## Problem statement
Gather all lines from the material that contain "with".

## Records provided
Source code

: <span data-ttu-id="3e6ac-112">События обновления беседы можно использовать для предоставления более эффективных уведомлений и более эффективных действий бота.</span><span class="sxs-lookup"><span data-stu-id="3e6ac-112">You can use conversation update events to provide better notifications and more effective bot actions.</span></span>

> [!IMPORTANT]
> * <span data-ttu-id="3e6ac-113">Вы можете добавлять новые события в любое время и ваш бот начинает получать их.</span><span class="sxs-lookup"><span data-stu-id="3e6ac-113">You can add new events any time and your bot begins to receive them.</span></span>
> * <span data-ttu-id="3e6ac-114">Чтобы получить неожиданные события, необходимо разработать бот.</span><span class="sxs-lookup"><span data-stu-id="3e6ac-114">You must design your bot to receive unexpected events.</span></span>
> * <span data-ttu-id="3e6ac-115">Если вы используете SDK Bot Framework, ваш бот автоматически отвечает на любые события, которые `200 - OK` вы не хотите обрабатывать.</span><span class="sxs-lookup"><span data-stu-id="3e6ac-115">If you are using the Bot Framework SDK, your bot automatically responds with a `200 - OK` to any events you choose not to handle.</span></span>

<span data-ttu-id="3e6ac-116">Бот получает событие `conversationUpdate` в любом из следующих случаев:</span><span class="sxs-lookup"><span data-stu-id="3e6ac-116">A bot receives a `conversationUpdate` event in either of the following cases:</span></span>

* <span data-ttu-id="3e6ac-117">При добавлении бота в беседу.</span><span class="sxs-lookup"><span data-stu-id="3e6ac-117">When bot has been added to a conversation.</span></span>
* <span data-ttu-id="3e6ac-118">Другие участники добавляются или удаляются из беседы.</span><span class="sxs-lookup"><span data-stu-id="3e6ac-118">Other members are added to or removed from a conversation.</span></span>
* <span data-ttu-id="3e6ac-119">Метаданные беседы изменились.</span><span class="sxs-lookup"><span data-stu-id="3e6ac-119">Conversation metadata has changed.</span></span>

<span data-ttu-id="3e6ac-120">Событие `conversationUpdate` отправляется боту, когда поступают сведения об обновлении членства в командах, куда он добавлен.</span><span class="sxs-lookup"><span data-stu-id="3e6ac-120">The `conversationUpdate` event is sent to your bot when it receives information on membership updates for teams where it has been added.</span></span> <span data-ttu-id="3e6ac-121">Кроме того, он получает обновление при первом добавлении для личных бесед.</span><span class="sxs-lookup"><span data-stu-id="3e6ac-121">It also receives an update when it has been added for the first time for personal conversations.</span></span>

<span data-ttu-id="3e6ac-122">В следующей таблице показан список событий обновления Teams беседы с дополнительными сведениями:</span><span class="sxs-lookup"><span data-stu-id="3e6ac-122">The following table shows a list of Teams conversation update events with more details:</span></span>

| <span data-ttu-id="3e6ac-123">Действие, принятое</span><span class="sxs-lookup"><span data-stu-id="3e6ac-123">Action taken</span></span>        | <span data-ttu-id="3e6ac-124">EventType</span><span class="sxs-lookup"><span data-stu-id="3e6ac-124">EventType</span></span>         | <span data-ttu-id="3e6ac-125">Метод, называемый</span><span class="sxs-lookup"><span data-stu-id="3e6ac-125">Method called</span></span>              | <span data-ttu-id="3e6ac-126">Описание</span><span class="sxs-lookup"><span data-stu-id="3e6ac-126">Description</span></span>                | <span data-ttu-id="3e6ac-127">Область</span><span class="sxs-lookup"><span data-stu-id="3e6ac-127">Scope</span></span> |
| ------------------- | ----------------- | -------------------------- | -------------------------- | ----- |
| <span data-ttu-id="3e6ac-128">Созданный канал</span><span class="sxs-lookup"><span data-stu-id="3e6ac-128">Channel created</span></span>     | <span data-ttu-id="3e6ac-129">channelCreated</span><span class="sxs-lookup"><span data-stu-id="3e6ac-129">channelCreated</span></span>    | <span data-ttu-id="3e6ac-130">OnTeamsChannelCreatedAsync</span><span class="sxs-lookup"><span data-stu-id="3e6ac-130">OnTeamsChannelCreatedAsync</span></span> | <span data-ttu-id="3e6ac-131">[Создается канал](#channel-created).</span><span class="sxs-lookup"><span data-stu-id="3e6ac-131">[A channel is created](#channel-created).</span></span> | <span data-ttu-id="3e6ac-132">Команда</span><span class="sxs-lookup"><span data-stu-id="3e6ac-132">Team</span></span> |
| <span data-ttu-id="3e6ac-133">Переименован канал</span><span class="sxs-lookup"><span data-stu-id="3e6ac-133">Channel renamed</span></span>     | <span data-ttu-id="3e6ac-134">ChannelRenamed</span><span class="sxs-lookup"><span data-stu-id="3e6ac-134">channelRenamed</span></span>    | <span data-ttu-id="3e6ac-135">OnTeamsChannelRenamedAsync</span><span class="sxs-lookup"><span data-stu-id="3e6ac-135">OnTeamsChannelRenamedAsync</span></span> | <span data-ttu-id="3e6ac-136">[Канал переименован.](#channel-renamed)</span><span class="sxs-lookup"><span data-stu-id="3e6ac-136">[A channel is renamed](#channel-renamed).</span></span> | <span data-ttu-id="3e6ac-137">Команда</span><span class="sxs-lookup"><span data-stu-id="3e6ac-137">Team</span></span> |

## Response area
> * <span data-ttu-id="3e6ac-115">Если вы используете SDK Bot Framework, ваш бот автоматически отвечает на любые события, которые `200 - OK` вы не хотите обрабатывать.</span><span class="sxs-lookup"><span data-stu-id="3e6ac-115">If you are using the Bot Framework SDK, your bot automatically responds with a `200 - OK` to any events you choose not to handle.</span></span>
<span data-ttu-id="3e6ac-122">В следующей таблице показан список событий обновления Teams беседы с дополнительными сведениями:</span><span class="sxs-lookup"><span data-stu-id="3e6ac-122">The following table shows a list of Teams conversation update events with more details:</span></span>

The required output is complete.